My Most Empowering Queer Friends
Tony was a beautiful black Trans woman (MtF). I never saw her undone. Her makeup was impeccable, her wigs were the bomb, her taste in clothes was smokin, and she had a tongue that could cut like a machete. She was sassy and brash. She taught me a sense of style, how to pick out wigs that fit my face and skin tone, and how to be strong in the midst of storms. Tony was HIV positive and had a violent, extremely turbulent relationship with her boyfriend.
He used her. I hated him. I loved her. She was a good person. She would get depressed about her HIV status sometimes, and about how her boyfriend treated her. He would cheat on her, with women. He broke her. She loved him.
Cas The Doll
Cas was a hoot. He was a beautiful/handsome black androgynous cross between David Bowie, Prince, and Diana Ross. Cas was “The Doll,” and would not tolerate being called anything otherwise. The Doll was self-sufficient, and worked as a attendant at a state mental health institution. His patients called him “Ma.” He had impeccable taste, and was always dressed to the nines. Cas was an only child with a super supportive mother and father. The Doll had AIDS and had been at the brink of death once.
He raved about his doctor who saved his life and he faithfully adhered to his treatment plan. The Doll wanted to live. Doll was fun, always supported fellow HIV positive and queer family members, and was a tireless rural HIV advocate. Doll had man problems. He always seemed to be drawn to violent men who used him.

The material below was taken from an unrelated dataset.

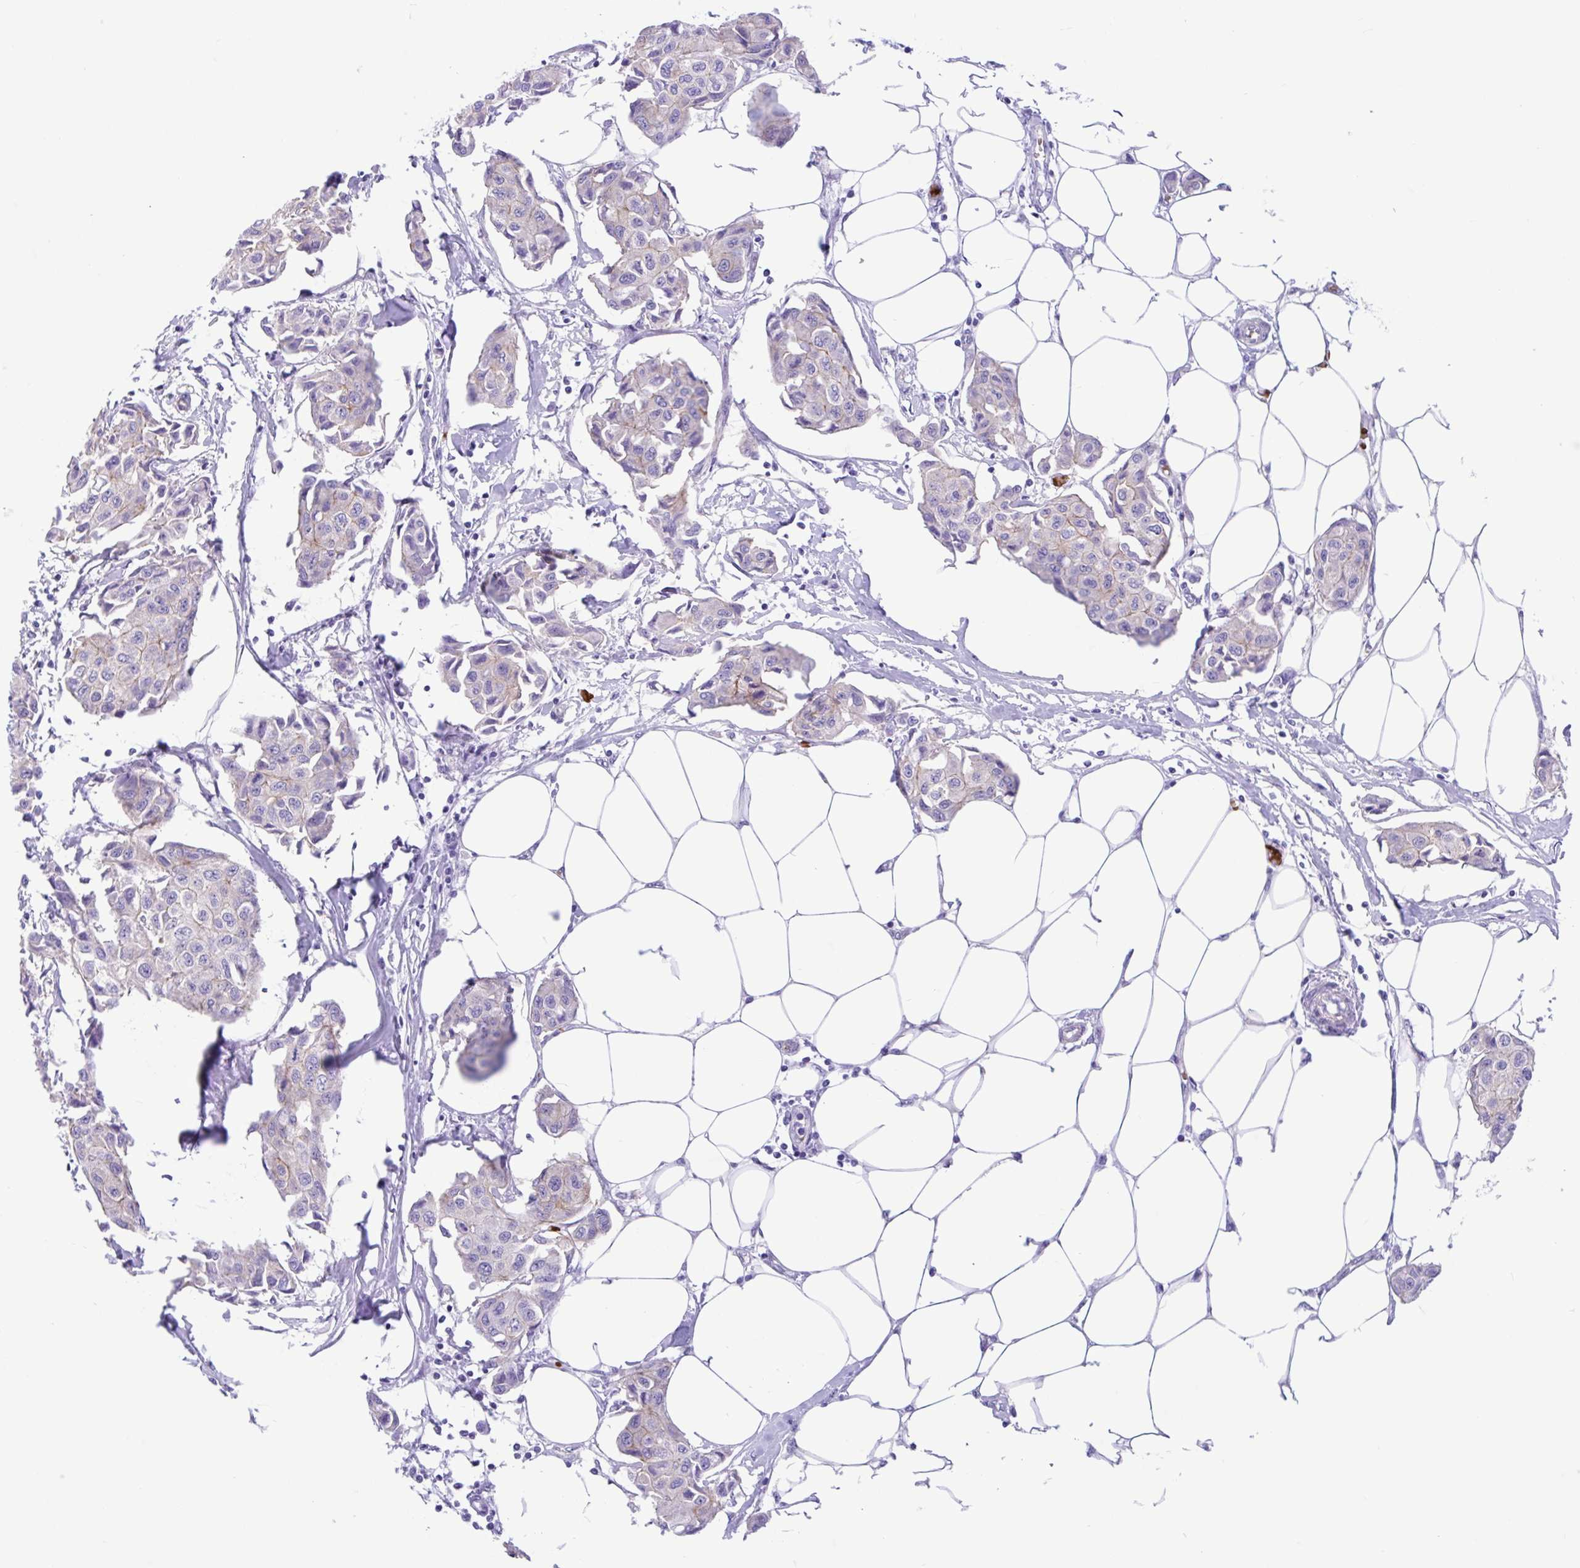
{"staining": {"intensity": "weak", "quantity": "<25%", "location": "cytoplasmic/membranous"}, "tissue": "breast cancer", "cell_type": "Tumor cells", "image_type": "cancer", "snomed": [{"axis": "morphology", "description": "Duct carcinoma"}, {"axis": "topography", "description": "Breast"}, {"axis": "topography", "description": "Lymph node"}], "caption": "The immunohistochemistry image has no significant expression in tumor cells of breast cancer (intraductal carcinoma) tissue. (Brightfield microscopy of DAB (3,3'-diaminobenzidine) IHC at high magnification).", "gene": "TMEM79", "patient": {"sex": "female", "age": 80}}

The Doll taught me all people aren’t good people, no matter what their mouths say. He taught me how petty some sissies can be (his term not mine). The Doll taught me that finding a good man for him was as difficult as it was for me. We all wanted to be loved by someone else. At times, that’s not an option. Doll taught me to love myself.
John — The Consignment Store King
John was absolutely hilarious. He is gay, HIV positive, lives alone, but has plenty of company. His home was immaculate, always. He loved to cook and would bring me good food at work. We would get together on weekends and go to thrift stores and yard sales to find treasures. John taught me how to make a way out of no way. He taught me how to shop wisely and take my time to see the value in all things, including other folks’ junk.
John could be a little “messy” at times, but he was always real. I loved that about him. He too had a tongue that would cut like a knife, and would give it to you with both barrels if you tried it with him. John would come sit on my porch for hours and tell jokes. We went to barbershops and salons in the region delivering condoms and encouraging black folks to get tested.
We would tag team cursing out homophobic men. That was fun! It’s safer to do it in small town America. Everybody knows everybody.
He was a little older than me, and always gave me country nuggets of wisdom about people, relationships, men, and living. He saved me from a stalker once.
Bonds That Tie
My introduction to the queer community came 26 years before I really became a part of this community. They were my friends, parents, caretakers, and role models.
My queer friends have been some of the best friends I’ve ever had in my entire life. What they brought to the friendship table was all that mattered to me.
My queer friends never slept with my boyfriend (or husband) like my best friend did. Nor have they left me hanging on a thin string like some of heterosexual friends have.
They knew what broken was when they saw it, because many of them came from the same place. They were excellent at loving me back to life.
I love my queer friends. They are the best friends a person can have.